[Object location data]
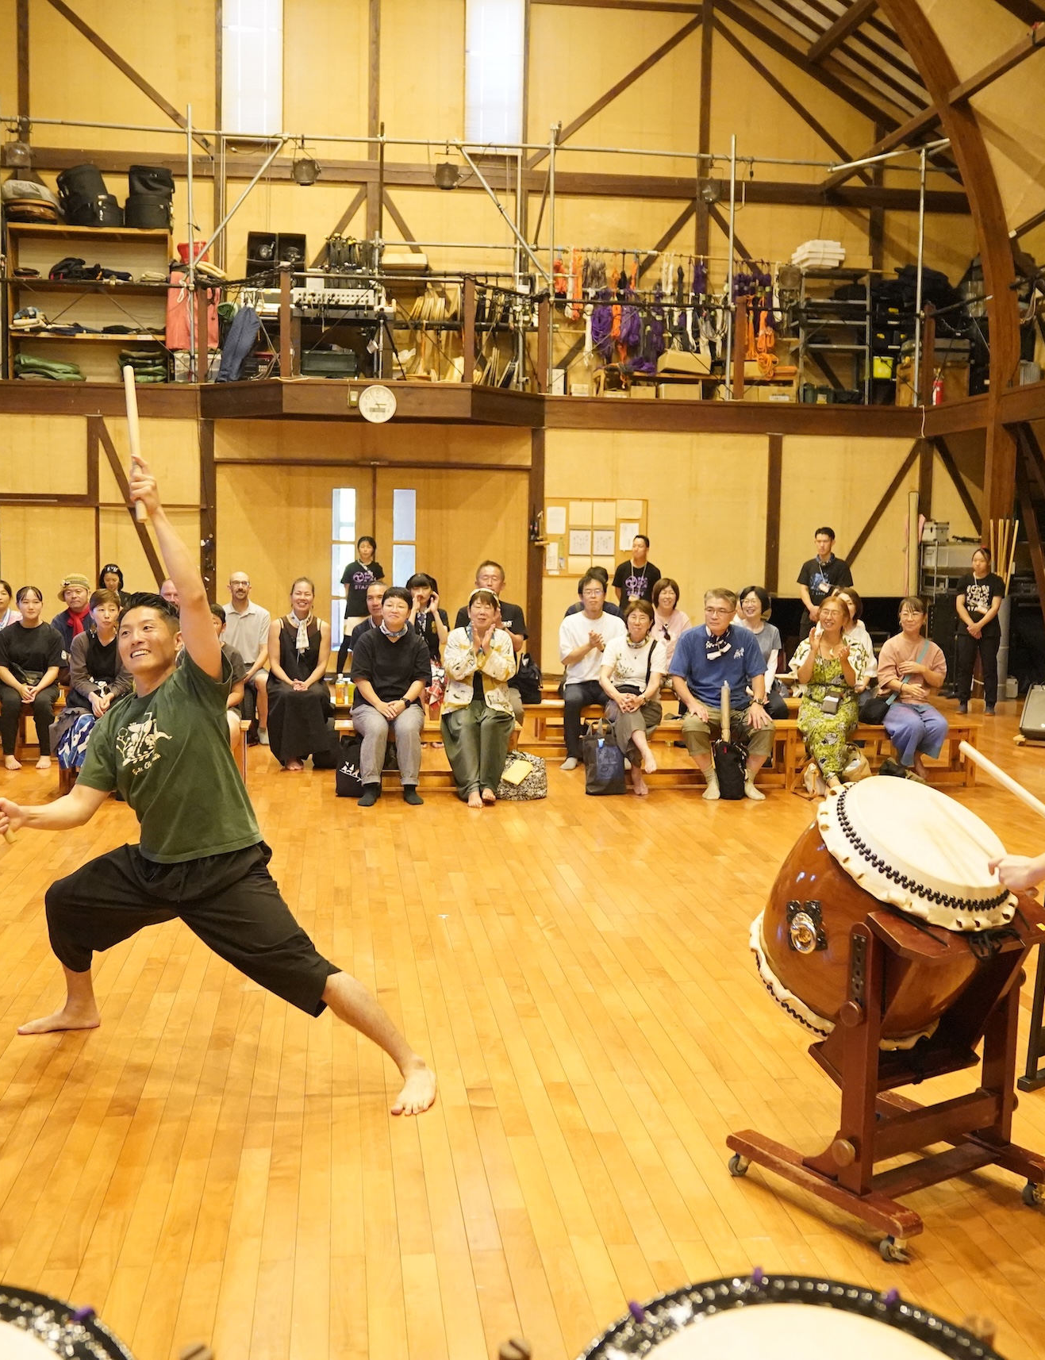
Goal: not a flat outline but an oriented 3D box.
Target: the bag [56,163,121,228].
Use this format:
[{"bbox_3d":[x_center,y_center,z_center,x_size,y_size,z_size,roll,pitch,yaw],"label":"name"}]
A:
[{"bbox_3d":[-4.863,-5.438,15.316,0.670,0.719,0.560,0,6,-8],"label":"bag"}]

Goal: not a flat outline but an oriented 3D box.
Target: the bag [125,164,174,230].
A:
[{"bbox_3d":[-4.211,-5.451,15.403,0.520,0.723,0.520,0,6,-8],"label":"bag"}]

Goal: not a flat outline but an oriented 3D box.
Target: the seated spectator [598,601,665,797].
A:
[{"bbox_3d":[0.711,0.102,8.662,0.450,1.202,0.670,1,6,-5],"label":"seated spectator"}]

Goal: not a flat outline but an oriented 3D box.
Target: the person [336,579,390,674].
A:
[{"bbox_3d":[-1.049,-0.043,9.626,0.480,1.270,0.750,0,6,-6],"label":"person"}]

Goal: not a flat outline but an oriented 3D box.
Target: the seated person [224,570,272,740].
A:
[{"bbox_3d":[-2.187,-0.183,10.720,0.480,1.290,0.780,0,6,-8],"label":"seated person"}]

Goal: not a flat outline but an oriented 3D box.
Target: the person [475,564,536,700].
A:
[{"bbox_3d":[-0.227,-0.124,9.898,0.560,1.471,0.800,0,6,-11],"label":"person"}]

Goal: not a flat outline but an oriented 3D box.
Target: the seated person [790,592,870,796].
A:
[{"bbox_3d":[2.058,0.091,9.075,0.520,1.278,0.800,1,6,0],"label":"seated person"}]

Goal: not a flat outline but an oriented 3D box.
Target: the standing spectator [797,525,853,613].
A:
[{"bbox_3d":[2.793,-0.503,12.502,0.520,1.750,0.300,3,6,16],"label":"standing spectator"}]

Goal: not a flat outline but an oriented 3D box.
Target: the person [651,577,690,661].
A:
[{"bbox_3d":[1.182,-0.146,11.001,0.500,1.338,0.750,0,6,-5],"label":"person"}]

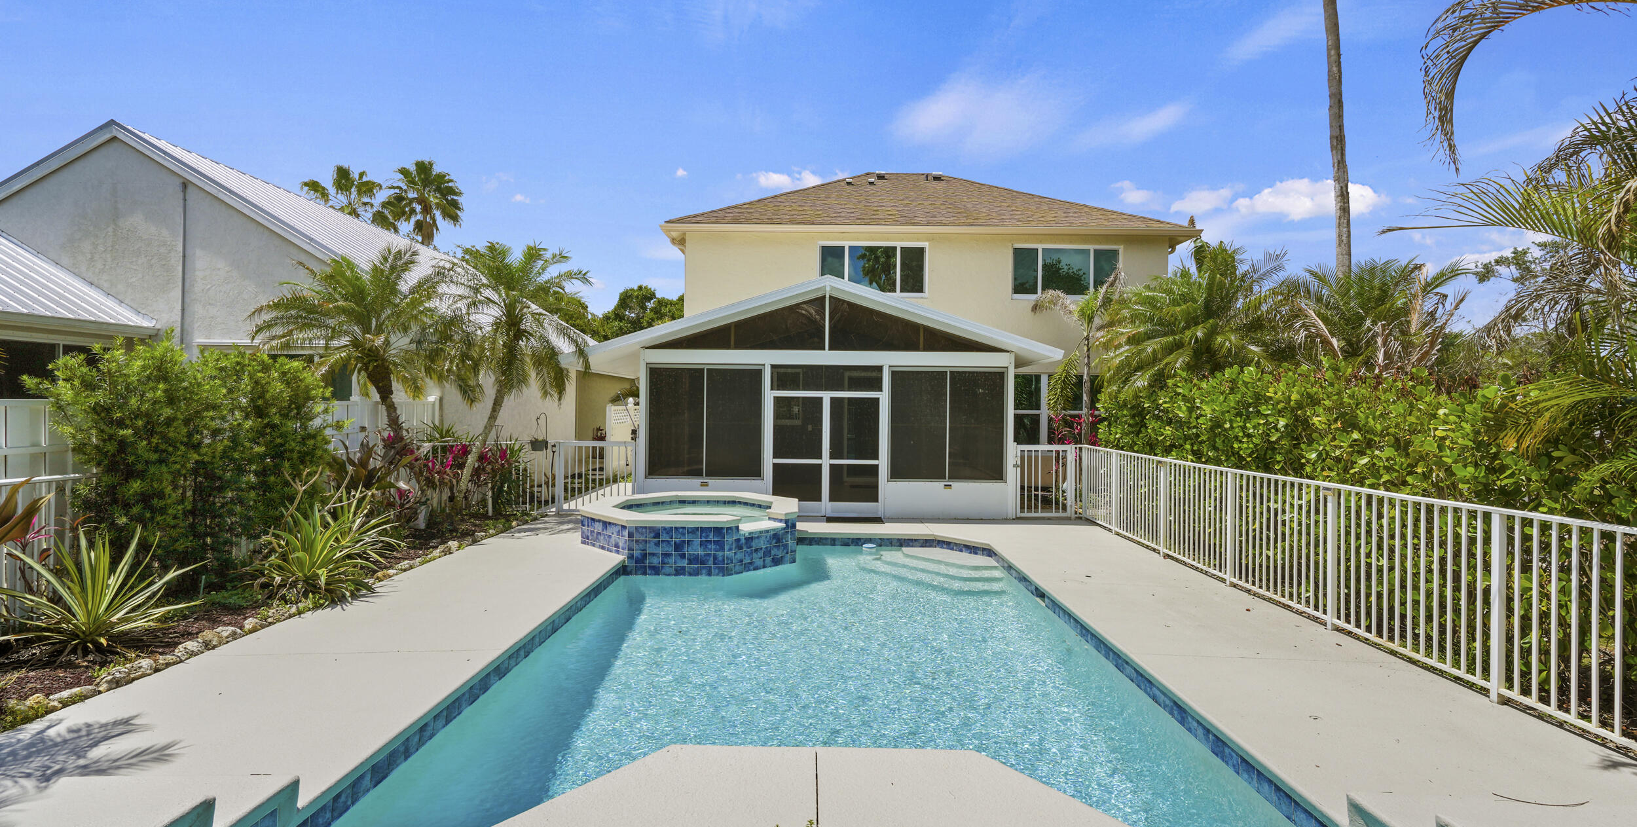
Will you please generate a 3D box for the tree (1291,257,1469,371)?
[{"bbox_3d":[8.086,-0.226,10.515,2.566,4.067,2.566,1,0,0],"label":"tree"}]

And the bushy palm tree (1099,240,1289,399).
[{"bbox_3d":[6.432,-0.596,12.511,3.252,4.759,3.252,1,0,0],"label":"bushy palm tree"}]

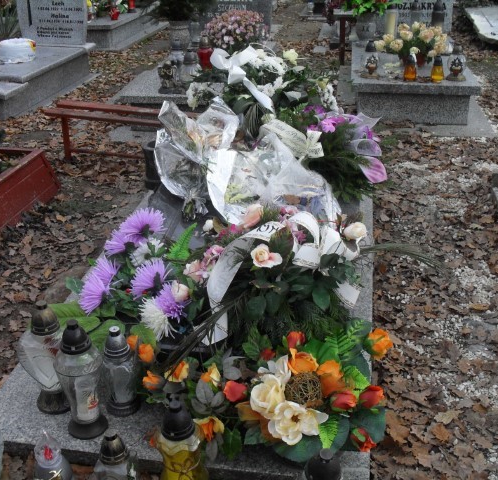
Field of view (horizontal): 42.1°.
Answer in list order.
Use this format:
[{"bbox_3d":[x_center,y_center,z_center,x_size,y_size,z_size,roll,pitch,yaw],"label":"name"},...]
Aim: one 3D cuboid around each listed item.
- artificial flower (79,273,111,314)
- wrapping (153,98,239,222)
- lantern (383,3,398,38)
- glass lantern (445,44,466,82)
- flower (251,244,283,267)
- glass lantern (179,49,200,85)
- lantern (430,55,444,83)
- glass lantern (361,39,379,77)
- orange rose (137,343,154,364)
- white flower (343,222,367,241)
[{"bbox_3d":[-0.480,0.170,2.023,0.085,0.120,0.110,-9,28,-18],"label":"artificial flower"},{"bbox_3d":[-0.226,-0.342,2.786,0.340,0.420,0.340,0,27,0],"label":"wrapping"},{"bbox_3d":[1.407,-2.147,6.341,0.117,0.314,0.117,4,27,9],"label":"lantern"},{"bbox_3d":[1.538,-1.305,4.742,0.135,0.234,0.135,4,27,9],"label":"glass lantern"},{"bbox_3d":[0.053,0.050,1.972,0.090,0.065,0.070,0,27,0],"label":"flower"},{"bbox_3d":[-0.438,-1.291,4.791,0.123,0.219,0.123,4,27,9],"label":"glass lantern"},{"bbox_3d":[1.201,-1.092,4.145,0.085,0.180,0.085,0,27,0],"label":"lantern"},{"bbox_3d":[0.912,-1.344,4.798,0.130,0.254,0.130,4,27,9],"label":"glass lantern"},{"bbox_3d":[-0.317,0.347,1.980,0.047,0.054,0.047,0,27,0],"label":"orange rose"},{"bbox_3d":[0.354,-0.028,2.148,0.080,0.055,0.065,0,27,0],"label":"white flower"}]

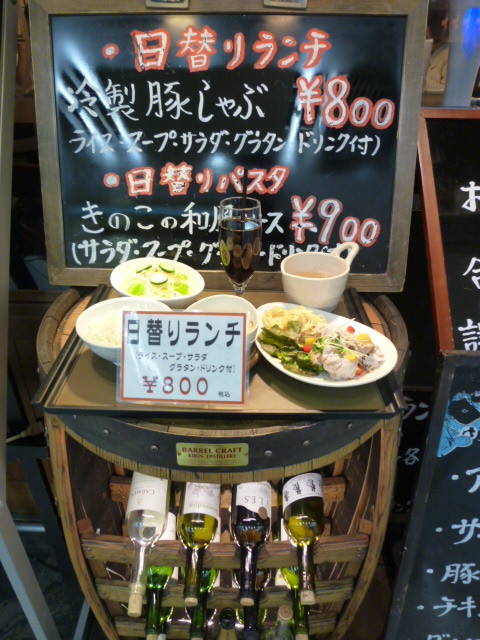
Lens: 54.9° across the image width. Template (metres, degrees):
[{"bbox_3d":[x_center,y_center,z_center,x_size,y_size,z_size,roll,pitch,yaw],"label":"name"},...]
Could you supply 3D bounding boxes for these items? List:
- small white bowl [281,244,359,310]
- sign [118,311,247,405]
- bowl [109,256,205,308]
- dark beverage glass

WHAT YOU ARE ASKED TO DO:
Pull out every line above that contains the word "Target" and copy each one without changes.

EXERCISE SOLUTION:
Target: the bag [56,163,121,228].
Target: the bag [125,164,174,230].
Target: the seated spectator [598,601,665,797].
Target: the person [336,579,390,674].
Target: the seated person [224,570,272,740].
Target: the person [475,564,536,700].
Target: the seated person [790,592,870,796].
Target: the standing spectator [797,525,853,613].
Target: the person [651,577,690,661].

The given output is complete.